Human Guided Learning of Transparent Regression Models
Lukas Pensel, Stefan Kramer
TL;DR
This work introduces HuGuR, a human-in-the-loop framework for permutation regression that builds interpretable models from binary, human-understandable order constraints. The model combines a gradient-boosted regressor with a constraint-derived feature space, yielding ŷ(x) = μ + ∑_{i=1}^{l} β_i g_{ρ_i}(x), and uses greedy gradient boosting to iteratively select informative constraints. A user study across nine real-world datasets shows HuGuR often outperforms naive and fixed-encoding baselines on small data and remains competitive with neural sequence encoders on larger data, while using far fewer parameters. The results support the value of interactive, constraint-guided modeling for transparency and performance in permutation-based tasks, with future work extending to trust studies and broader pattern domains.
Abstract
We present a human-in-the-loop (HIL) approach to permutation regression, the novel task of predicting a continuous value for a given ordering of items. The model is a gradient boosted regression model that incorporates simple human-understandable constraints of the form x < y, i.e. item x has to be before item y, as binary features. The approach, HuGuR (Human Guided Regression), lets a human explore the search space of such transparent regression models. Interacting with HuGuR, users can add, remove, and refine order constraints interactively, while the coefficients are calculated on the fly.
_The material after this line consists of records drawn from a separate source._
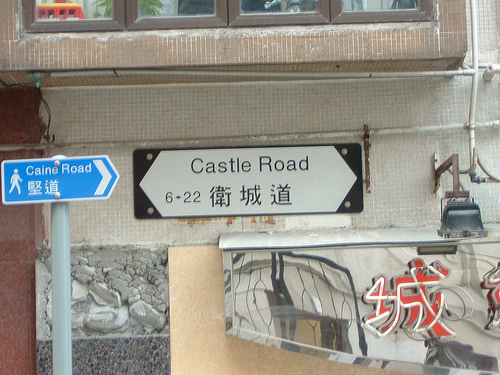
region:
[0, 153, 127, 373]
this is a street sign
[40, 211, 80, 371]
this is a pole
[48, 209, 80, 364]
the pole is metallic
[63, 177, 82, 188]
the sign is blue in color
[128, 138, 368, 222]
this is a signboard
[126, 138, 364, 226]
the signboard is rectangular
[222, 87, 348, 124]
this is a wall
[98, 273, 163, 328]
these are some stones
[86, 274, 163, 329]
the stones are grey in color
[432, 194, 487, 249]
this is a headlight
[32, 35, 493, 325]
picture taken outdoors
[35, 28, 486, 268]
picture taken during the day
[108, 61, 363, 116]
the building has tile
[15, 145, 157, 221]
a sign says Caine Road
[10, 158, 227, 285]
the arrow is pointing to the right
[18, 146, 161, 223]
the sign is blue and white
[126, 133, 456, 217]
sign says Castle Road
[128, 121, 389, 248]
the sign is black and white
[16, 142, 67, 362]
a metal pole holding on the sign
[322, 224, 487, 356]
chinese writing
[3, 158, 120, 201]
blue and white road sign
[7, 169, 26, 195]
symbol of a person walking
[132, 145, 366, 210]
black and white sign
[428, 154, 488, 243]
light fixture on building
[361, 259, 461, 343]
red and white neon sign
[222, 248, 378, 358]
reflection on the metal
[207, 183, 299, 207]
three oriental characters on sign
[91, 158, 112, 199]
arrow on street sign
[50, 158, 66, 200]
two metal rivets on sign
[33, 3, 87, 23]
reflection of red vehicle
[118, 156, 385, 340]
picture taken outside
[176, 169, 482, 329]
chinese writing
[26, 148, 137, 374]
a blue sign on a post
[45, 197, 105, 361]
the post is metal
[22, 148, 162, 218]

We evaluate HuGuR in a user study and compare the performance of user-built models with multiple baselines on 9 data sets. The results show that the user-built models outperform the compared methods on small data sets and in general perform on par with the other methods, while being in principle understandable for humans. On larger datasets from the same domain, machine-induced models begin to outperform the user-built models. Further work will study the trust users have in models when constructed by themselves and how the scheme can be transferred to other pattern domains, such as strings, sequences, trees, or graphs.